Your answer must hold only the lines below from the line containing "hfov_deg: 14.8" through the line containing "exposure_s: 1/30", each reproduced exactly.

● Input data
============
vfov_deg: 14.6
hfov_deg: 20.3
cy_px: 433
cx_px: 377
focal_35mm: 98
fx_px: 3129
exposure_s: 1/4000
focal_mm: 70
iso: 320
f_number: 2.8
============
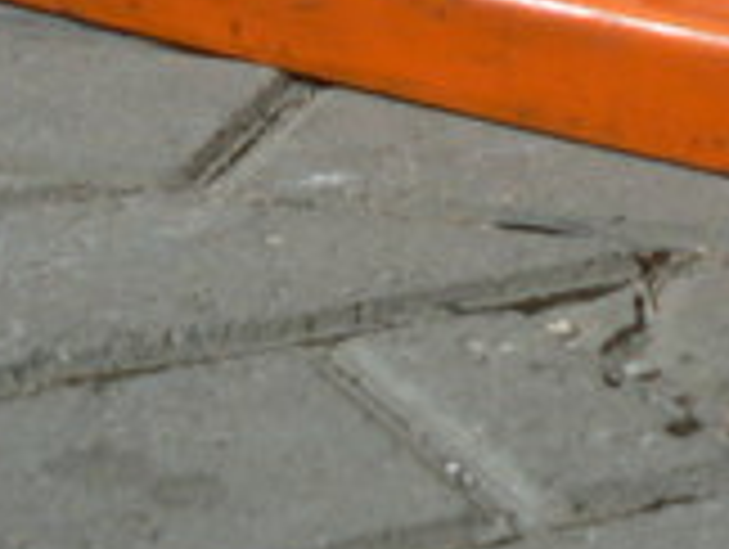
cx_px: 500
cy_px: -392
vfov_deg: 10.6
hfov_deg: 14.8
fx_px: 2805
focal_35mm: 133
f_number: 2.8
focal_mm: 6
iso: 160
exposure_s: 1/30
============
● Task result
hfov_deg: 14.8
fx_px: 2805
focal_35mm: 133
f_number: 2.8
focal_mm: 6
iso: 160
exposure_s: 1/30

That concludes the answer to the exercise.